Dataset entries —

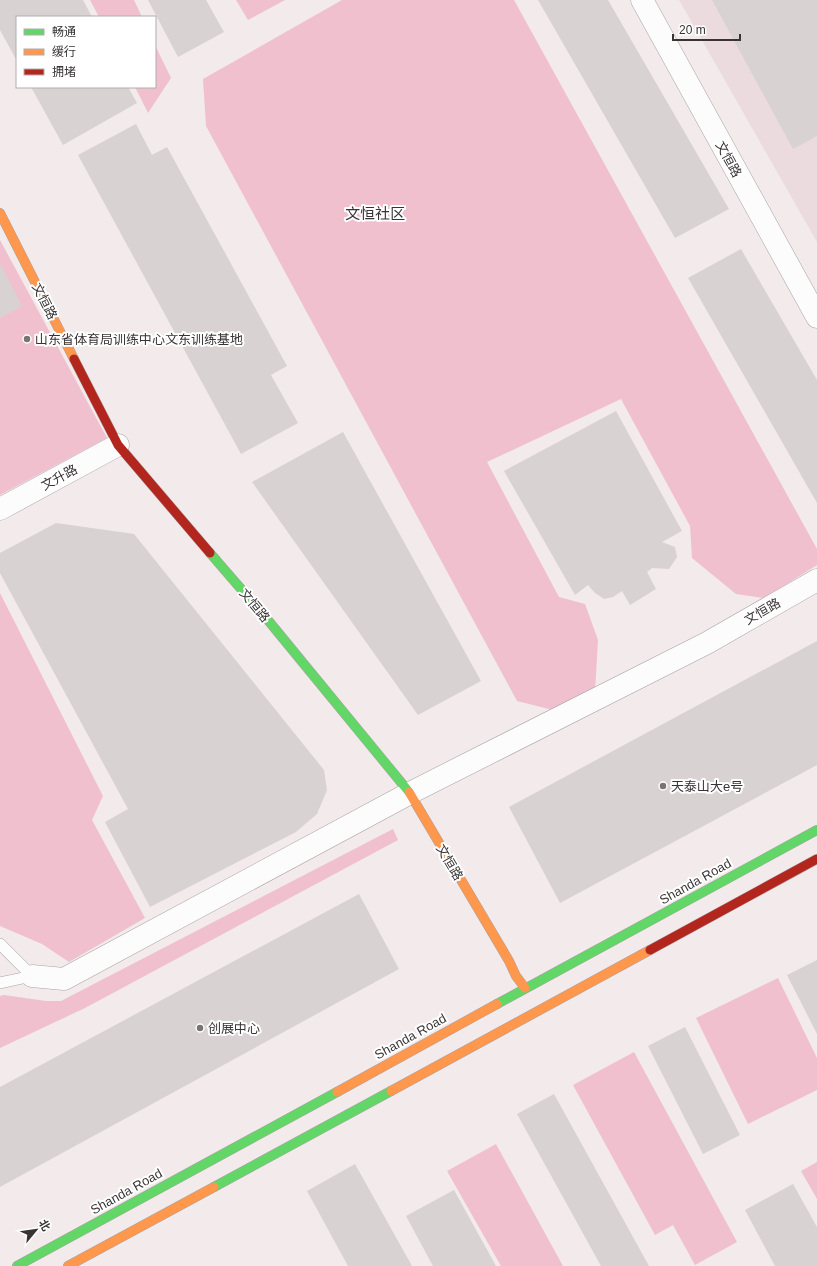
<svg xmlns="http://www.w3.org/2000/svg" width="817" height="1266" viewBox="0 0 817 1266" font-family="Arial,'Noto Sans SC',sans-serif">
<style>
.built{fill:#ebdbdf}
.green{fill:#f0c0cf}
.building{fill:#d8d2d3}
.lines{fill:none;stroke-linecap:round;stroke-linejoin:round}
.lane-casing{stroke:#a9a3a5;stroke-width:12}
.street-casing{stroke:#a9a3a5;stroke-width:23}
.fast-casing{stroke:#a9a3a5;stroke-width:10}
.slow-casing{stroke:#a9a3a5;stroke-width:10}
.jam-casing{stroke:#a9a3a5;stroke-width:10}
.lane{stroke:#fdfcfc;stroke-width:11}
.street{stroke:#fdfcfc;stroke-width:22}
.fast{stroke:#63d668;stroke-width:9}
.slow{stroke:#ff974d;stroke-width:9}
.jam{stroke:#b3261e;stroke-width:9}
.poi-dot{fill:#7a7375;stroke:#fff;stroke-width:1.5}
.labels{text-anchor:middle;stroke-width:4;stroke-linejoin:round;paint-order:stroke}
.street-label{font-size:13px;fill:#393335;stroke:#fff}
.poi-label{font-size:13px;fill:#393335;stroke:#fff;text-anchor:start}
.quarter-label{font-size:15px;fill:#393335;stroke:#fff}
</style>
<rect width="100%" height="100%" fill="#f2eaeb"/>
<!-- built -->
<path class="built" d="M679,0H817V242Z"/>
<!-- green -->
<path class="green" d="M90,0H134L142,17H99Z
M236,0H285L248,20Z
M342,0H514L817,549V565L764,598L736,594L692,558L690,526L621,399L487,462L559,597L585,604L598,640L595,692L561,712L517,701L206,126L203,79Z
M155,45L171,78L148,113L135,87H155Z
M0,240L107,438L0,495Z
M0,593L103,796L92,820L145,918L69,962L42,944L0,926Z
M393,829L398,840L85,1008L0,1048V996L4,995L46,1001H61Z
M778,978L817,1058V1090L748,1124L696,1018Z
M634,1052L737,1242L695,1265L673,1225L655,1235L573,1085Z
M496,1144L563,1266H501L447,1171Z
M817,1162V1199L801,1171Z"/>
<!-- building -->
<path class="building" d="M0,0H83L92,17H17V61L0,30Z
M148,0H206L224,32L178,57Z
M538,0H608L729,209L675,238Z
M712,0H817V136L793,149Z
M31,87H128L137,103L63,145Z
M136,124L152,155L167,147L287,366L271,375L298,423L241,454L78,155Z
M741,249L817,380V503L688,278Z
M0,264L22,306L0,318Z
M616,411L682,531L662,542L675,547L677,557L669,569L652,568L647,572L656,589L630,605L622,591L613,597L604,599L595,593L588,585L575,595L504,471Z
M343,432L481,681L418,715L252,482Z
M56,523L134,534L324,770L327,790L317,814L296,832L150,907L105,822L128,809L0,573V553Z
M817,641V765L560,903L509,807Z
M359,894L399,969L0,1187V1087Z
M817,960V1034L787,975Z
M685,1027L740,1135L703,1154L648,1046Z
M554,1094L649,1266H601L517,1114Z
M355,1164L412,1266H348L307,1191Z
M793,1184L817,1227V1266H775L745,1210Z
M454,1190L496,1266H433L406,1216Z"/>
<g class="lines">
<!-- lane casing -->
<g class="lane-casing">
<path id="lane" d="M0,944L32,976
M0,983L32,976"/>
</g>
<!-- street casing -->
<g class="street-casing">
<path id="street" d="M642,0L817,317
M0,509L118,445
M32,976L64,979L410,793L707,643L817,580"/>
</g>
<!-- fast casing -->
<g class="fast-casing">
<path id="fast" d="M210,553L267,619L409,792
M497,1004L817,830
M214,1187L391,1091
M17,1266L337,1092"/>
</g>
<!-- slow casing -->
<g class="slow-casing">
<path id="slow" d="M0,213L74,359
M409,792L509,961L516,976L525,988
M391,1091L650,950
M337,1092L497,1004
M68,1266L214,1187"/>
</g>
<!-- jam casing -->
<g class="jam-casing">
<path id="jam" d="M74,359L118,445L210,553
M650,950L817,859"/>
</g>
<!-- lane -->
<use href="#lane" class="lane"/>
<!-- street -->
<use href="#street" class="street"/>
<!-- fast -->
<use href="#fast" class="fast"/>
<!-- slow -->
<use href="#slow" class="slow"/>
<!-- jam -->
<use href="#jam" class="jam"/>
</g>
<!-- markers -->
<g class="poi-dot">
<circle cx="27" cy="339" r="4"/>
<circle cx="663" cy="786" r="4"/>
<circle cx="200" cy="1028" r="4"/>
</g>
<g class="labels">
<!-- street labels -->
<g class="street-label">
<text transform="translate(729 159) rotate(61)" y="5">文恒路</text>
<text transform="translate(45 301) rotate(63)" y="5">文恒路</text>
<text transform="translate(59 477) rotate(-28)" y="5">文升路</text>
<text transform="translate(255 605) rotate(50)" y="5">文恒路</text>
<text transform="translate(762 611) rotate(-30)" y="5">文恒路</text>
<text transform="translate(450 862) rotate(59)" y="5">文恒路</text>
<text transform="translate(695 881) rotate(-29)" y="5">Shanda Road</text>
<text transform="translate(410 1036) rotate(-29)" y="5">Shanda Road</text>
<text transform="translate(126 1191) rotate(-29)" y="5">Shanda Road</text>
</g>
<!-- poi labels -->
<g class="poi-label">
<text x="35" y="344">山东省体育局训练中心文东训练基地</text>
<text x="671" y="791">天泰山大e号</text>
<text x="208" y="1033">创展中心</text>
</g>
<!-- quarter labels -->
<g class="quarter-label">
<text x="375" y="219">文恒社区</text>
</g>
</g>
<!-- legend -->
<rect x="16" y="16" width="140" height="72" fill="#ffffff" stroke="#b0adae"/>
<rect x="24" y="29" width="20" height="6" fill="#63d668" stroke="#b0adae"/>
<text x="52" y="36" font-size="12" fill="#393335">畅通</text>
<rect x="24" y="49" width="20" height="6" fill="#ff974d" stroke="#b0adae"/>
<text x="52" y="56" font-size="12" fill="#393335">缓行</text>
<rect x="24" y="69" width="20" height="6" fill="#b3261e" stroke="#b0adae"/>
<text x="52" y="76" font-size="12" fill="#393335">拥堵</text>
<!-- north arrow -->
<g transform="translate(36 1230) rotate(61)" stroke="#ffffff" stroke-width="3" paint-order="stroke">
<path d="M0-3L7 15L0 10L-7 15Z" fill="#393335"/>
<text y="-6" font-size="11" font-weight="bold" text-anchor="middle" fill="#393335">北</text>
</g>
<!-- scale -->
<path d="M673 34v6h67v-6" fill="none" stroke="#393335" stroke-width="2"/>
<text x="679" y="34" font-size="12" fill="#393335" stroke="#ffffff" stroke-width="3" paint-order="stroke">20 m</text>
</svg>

ACTION ITEM —
Collect the complete line wherever the string "middle" appears in the records.

WRITTEN ANSWER —
.labels{text-anchor:middle;stroke-width:4;stroke-linejoin:round;paint-order:stroke}
<text y="-6" font-size="11" font-weight="bold" text-anchor="middle" fill="#393335">北</text>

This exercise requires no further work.